Les habitants du projet « Gaïa », installés il y a un an dans le quartier Flaubert de Rouen en construction, ne s’inquiètent pas de leur proximité avec l’usine Lubrizol. Six ans jour pour jour après l’incendie industriel, le promoteur est prêt en cas de nouvelle catastrophe.

Cela fait six ans ce vendredi 26 septembre 2025 que les incendies des entrepôts de l’usine Lubrizol de Rouen – classée Seveso seuil haut – et de Normandie Logistique se sont déclenchés. Environ 9.500 tonnes de produits chimiques ont brulé, plus de 200 pompiers ont été mobilisés, et un énorme nuage de fumée noire de 22 km de long et 6 km de large s’est formé au-dessus de la ville.

Six ans après, la vie a repris son cours, y compris dans le nouveau quartier Flaubert. Depuis l’été 2024, la majorité des 104 logements du projet « Gaïa », construits par le promoteur Odyssée Immobilier, sont habités. Ce sont deux résidences de 250 habitants et 13.000m² de commerces ou bureaux situés à environ un kilomètre de l’usine Lubrizol, juste à côté du pont Flaubert.

« Une acceptabilité du risque »

C’est là que vit Laura, aujourd’hui étudiante en école d’infirmière. Elle avait douze ans au moment de la catastrophe, mais n’y a pas pensé en louant son appartement. « Ce sont les aléas de la vie. On espère que ça n’arrivera pas, mais ça ne m’a pas inquiétée. » Même chose pour une voisine, Axelle, âgée de 30 ans : « Je ne me suis même pas posée la question et je n’ai pas spécialement pensé à ça. Je ne pense pas que mon conjoint non plus. On sait que ce n’est pas très loin, mais ce n’est pas quelque chose qui nous a freinés. »

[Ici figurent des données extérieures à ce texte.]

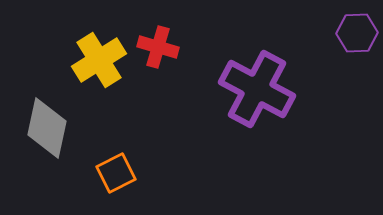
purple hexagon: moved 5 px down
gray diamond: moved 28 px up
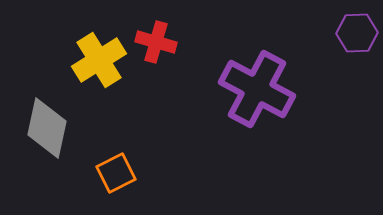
red cross: moved 2 px left, 5 px up
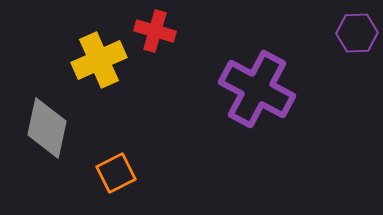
red cross: moved 1 px left, 11 px up
yellow cross: rotated 8 degrees clockwise
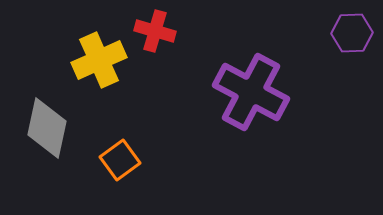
purple hexagon: moved 5 px left
purple cross: moved 6 px left, 3 px down
orange square: moved 4 px right, 13 px up; rotated 9 degrees counterclockwise
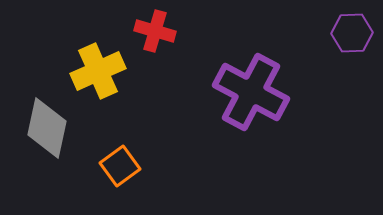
yellow cross: moved 1 px left, 11 px down
orange square: moved 6 px down
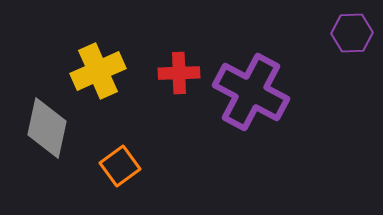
red cross: moved 24 px right, 42 px down; rotated 18 degrees counterclockwise
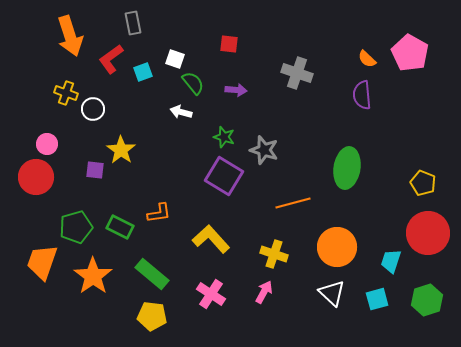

D'ici la fin du chantier en 2032, la Métropole prévoit environ 4.000 logements et jusqu'à 20.000 usagers du quartier Flaubert de Rouen. D’ici la fin du chantier en 2032, la Métropole prévoit environ 4.000 logements et jusqu’à 20.000 usagers du quartier Flaubert de Rouen. © Radio France – Juliette Bourgault

Salim et sa compagne sortent eux d’une visite d’appartement dans cette partie du quartier Flaubert. Le risque industriel dans la Métropole rouennaise ne fait pas partie de leur liste de critères. « C’est un emplacement plutôt accessible et plutôt proche de notre travail. Donc, il y a un risque et il y a une acceptabilité des risques. On est dans la zone acceptable. »

« On pensait que les habitants en feraient un frein »

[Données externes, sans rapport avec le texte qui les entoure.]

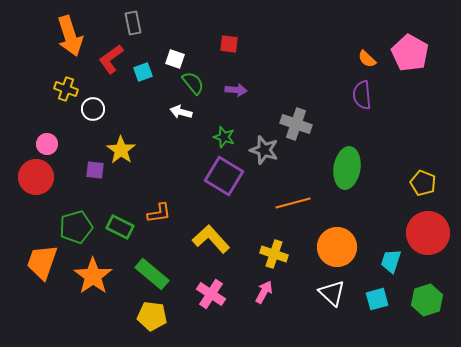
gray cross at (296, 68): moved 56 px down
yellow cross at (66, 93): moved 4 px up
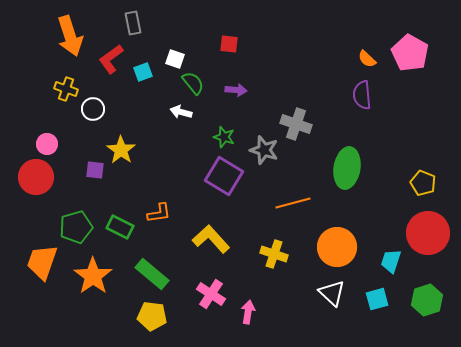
pink arrow at (264, 292): moved 16 px left, 20 px down; rotated 20 degrees counterclockwise
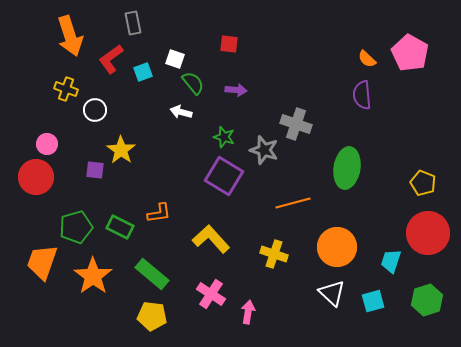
white circle at (93, 109): moved 2 px right, 1 px down
cyan square at (377, 299): moved 4 px left, 2 px down
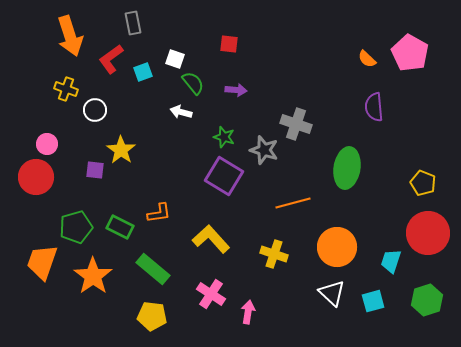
purple semicircle at (362, 95): moved 12 px right, 12 px down
green rectangle at (152, 274): moved 1 px right, 5 px up
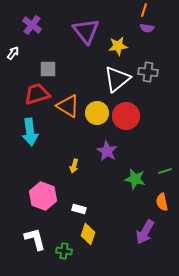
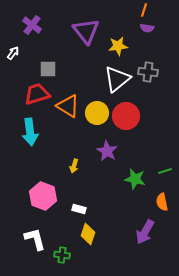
green cross: moved 2 px left, 4 px down
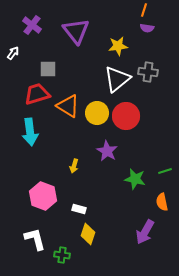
purple triangle: moved 10 px left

Odyssée Immobilier a déposé le permis de construire seulement trois mois après ce fameux 26 septembre 2019, raconte Lucie Carton, directrice opérationnelle de l’entreprise. « On a paniqué, on s’est dit que ça allait être compliqué. Évidemment, on n’abordait pas le sujet en premier lieu. On pensait vraiment que les habitants en feraient un frein, mais au bout de huit à dix mois, les gens ont carrément arrêté d’en parler. » Le projet a quand même dû être adapté après l’incendie.

Le promoteur a en effet formé un gardien d’immeubles qui sera logé dans le quartier à partir de cet hiver, en même temps que la fin de la mise en service de tous les bureaux. « Ce gardien a une formation spécifique pour les incidents industriels. Il coupe les ventilations si nécessaire. On forme aussi un référent par immeuble qui va savoir orienter les gens, les zones d’attente sécurisées en cas d’incident industriel. Tous les SAS se déverrouillent pour que les passants totalement extérieurs à notre opération puissent venir se mettre en sécurité dans le hall. » Il existe des précautions pour tout le quartier Flaubert, qui doit accueillir jusqu’à 20.000 usagers quand les travaux seront terminés d’ici 2032, et environ 4.000 logements.

« Pas plus de risques » à proximité de l’usine

Fatima El Khili, adjointe au maire dédiée à l’urbanisme et au patrimoine bâti, est également conseillère métropolitaine en charge du quartier Flaubert : « Des choses ont été intégrées à la conception même des immeubles et des lieux pour pouvoir éventuellement se confiner. Par exemple, les VMC doivent s’éteindre automatiquement. Sachant que ce n’est pas parce que l’on est à proximité de l’usine qu’il y a plus de risque que lorsque l’on habite juste en face, de l’autre côté de la Seine, sur la rive droite. » À ce jour, 60% du quartier Flaubert a fini d’être construit, selon Fatima El Khili.